We first meet him at a funeral, as he makes his way toward the front of the church to offer a eulogy for his mother. Within a couple of minutes, we're transfixed by the way that his outward appearance is both completely in line with his personality and clearly a façade to cover up everything going on his mind.

He'll drop certain pieces of information throughout his speech that shatter the veneer. The speech itself seems simultaneously rehearsed and improvised. We think it might be the latter, because of the way he comes so close to tears when remembering the way his mother helped him through his dyslexia in school. It's as if he's realizing, in the moment the words come out of his mouth, just how much his mother did for him and how much she meant to him. No one's really prepared for such a loss, but Jim seems more ill-prepared than most people.

Most people, though, wouldn't use this very public occasion as the time to display such private grief. That makes us think his eulogy had been completely rehearsed, and now, standing in front of his mother's coffin with the pressure of saying farewell in a public setting, Jim's emotions simply get the better of him. We also assume he prepared for the eulogy, because the centerpiece is a planned sing-along and dance to Bruce Springsteen's "Thunder Road"—a song his mom used to sing to him before he went to sleep. It was her favorite—all about escaping a small and lonely life for bigger things and dreams.
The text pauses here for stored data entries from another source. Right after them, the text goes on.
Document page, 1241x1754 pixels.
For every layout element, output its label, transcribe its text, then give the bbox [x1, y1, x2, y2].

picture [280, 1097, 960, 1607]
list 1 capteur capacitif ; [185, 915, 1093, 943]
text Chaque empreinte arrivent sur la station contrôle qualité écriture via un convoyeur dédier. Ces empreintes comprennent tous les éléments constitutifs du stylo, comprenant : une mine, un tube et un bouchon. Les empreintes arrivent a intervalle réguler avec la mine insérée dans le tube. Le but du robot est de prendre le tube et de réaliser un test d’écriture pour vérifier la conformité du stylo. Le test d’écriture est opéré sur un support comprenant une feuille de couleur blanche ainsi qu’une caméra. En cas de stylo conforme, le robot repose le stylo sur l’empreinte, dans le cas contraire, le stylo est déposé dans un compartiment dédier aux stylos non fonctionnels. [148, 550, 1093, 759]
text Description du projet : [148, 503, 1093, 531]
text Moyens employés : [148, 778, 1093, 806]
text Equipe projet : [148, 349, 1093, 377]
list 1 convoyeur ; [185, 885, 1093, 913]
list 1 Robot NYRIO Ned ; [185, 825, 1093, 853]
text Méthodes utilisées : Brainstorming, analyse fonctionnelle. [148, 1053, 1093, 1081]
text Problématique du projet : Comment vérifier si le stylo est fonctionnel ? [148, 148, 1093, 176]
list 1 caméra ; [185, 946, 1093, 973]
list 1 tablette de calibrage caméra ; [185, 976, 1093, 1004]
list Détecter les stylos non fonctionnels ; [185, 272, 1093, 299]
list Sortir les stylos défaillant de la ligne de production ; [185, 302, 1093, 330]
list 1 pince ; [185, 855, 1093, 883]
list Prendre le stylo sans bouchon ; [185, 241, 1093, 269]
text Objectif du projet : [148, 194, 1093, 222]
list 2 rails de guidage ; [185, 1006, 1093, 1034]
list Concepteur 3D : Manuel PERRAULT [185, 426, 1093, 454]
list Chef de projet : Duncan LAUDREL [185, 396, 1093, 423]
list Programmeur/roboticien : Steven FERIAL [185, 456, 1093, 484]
She never had the chance to live out that song because of Jim, and that statement pretty much gets the waterworks going, too.

This scene was the entirety of Cummings' short film, and it's re-created here with the same mixture of awkward humor (In the feature's version, Jim can't get the song to play on the little, pink boombox he brings with him, meaning he dances alone to music that's playing only in his head) and undeniable pain. It's raw and funny and uncomfortable, captured in a single take that's a virtuoso piece of acting from Cummings (not to mention his staging of the shot, which gets closer and closer to Jim, just as we want to keep our distance out of sympathy or pity).
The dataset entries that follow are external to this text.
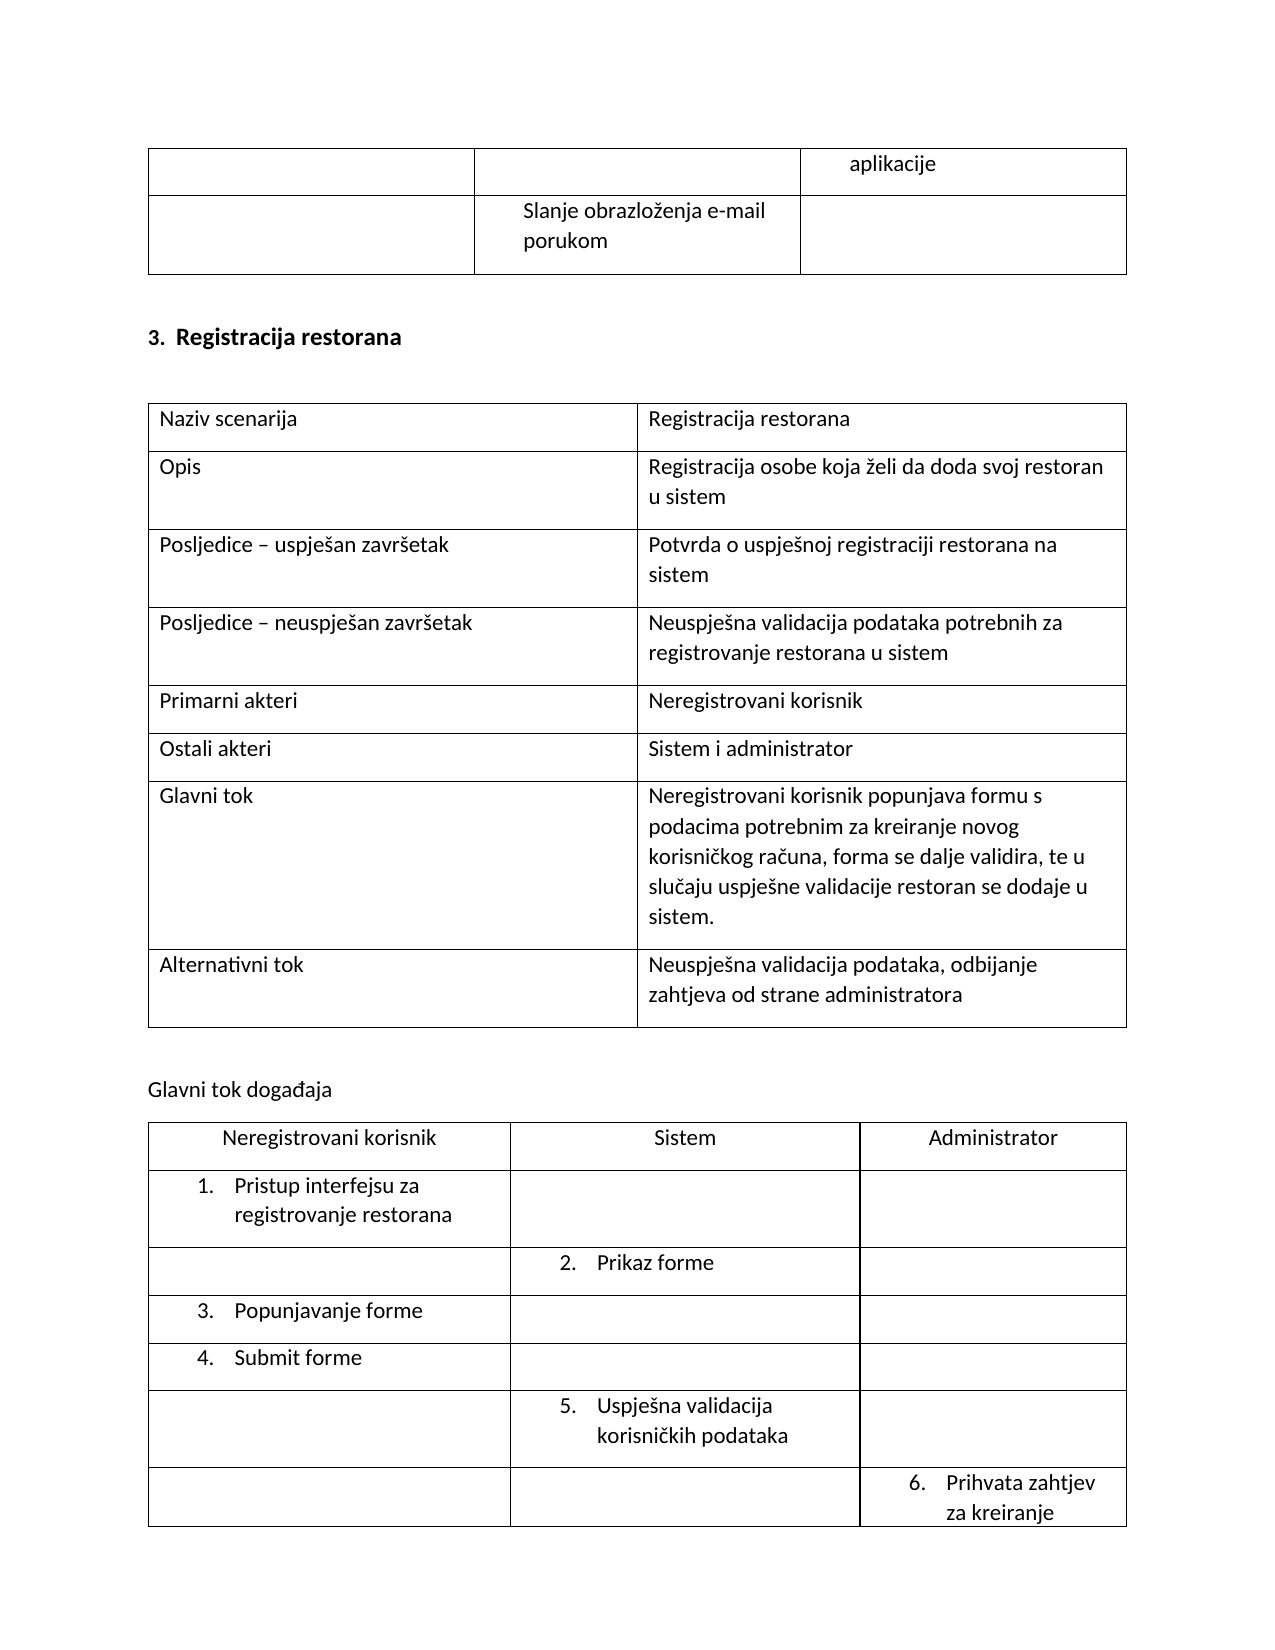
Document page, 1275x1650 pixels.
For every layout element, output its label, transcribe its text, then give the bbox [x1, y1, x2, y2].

table_cell Pristup interfejsu za registrovanje restorana [149, 1171, 510, 1247]
table_cell Popunjavanje forme [149, 1296, 510, 1342]
table_cell Slanje obrazloženja e-mail porukom [475, 196, 800, 273]
table_cell Primarni akteri [149, 686, 637, 733]
table_header Neregistrovani korisnik [149, 1123, 510, 1170]
table_cell [511, 1344, 859, 1390]
table_cell Prikaz forme [511, 1248, 859, 1295]
table_cell [511, 1468, 859, 1526]
table_cell Posljedice – uspješan završetak [149, 530, 637, 607]
text 3. Registracija restorana [148, 321, 1127, 352]
table_cell Glavni tok [149, 782, 637, 949]
table_cell [861, 1248, 1126, 1295]
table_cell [861, 1468, 1126, 1526]
table_cell Opis [149, 452, 637, 529]
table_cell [801, 149, 1126, 195]
table_cell Submit forme [149, 1344, 510, 1390]
table_cell Potvrda o uspješnoj registraciji restorana na sistem [638, 530, 1126, 607]
table_cell [511, 1171, 859, 1247]
table_cell [149, 1248, 510, 1295]
table_cell [149, 1391, 510, 1467]
text Glavni tok događaja [148, 1075, 1127, 1103]
table_cell Neuspješna validacija podataka, odbijanje zahtjeva od strane administratora [638, 950, 1126, 1027]
table_cell [149, 1468, 510, 1526]
table_cell Neuspješna validacija podataka potrebnih za registrovanje restorana u sistem [638, 608, 1126, 685]
table_cell [861, 1391, 1126, 1467]
table_cell Ostali akteri [149, 734, 637, 781]
table_cell [149, 149, 474, 195]
table_cell [149, 196, 474, 273]
table_cell Registracija osobe koja želi da doda svoj restoran u sistem [638, 452, 1126, 529]
table_cell [861, 1296, 1126, 1342]
table_cell [801, 196, 1126, 273]
table_cell [511, 1296, 859, 1342]
table_cell [861, 1344, 1126, 1390]
table_cell Neregistrovani korisnik popunjava formu s podacima potrebnim za kreiranje novog korisničkog računa, forma se dalje validira, te u slučaju uspješne validacije restoran se dodaje u sistem. [638, 782, 1126, 949]
table_header Naziv scenarija [149, 404, 637, 451]
table_cell Neregistrovani korisnik [638, 686, 1126, 733]
table_cell Posljedice – neuspješan završetak [149, 608, 637, 685]
table_header Sistem [511, 1123, 859, 1170]
table_cell [861, 1171, 1126, 1247]
table_cell Sistem i administrator [638, 734, 1126, 781]
table_cell [475, 149, 800, 195]
table_cell Alternativni tok [149, 950, 637, 1027]
table_header Administrator [861, 1123, 1126, 1170]
table_header Registracija restorana [638, 404, 1126, 451]
table_cell Uspješna validacija korisničkih podataka [511, 1391, 859, 1467]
The rest of the film replicates that moment with a broader view of the character's life. He operates mostly on keeping up the picture of a stable man and, when that becomes impossible, saving face. He goes back to work almost immediately. His partner on the force Nate (Nican Robinson) is as supportive as he can be, but even a relationship as close as that one is tricky with someone like Jim. He's separated from his wife Roz (Jocelyn DeBoer), who's about to file for divorce, and has joint custody of their daughter Crystal (Kendal Farr), who doesn't hide her embarrassment of her father whenever she stays with him for a weekend.

The story presents Jim with a series of escalating challenges, which go from the funeral, to being back on the job and handling a disorderly man in the street, to trying to be a father whose daughter might look up to him, and to arguing in a courtroom that he should retain his legal rights as Crystal's father. This setup—of Jim repeatedly facing and repeatedly failing this assortment of difficulties—could easily become repetitive, but as a screenwriter and a director, Cummings clearly knows that the central character is the film's greatest strength. Everything—all of the challenges and all of the unforced errors—serve to give us a better understanding of Jim.

The character could easily be a joke, too, but as a performer, Cummings never loses sight of Jim's basic decency (He apologizes, perhaps, too often for his own or anyone else's good) and struggle with mental health issues, which are never outright stated but remain woefully apparent. We might laugh at Jim and his bungling way of handling seemingly ordinary tasks, but it's followed by a sense of guilt. For all of his flaws, he is a good man, trying his damnedest and failing, because he simply isn't prepared.

It's a truly great performance and an equally great character, who seems quite pathetic at times but also elicits a surprising degree of our admiration (especially at the end, after circumstances align in tragedy, when he mostly keeps it together—"mostly" being the operative word). Thunder Road provides a fine showcase for Cummings, as a filmmaker of some sensitivity and as an actor who shows the full range of this tragic clown.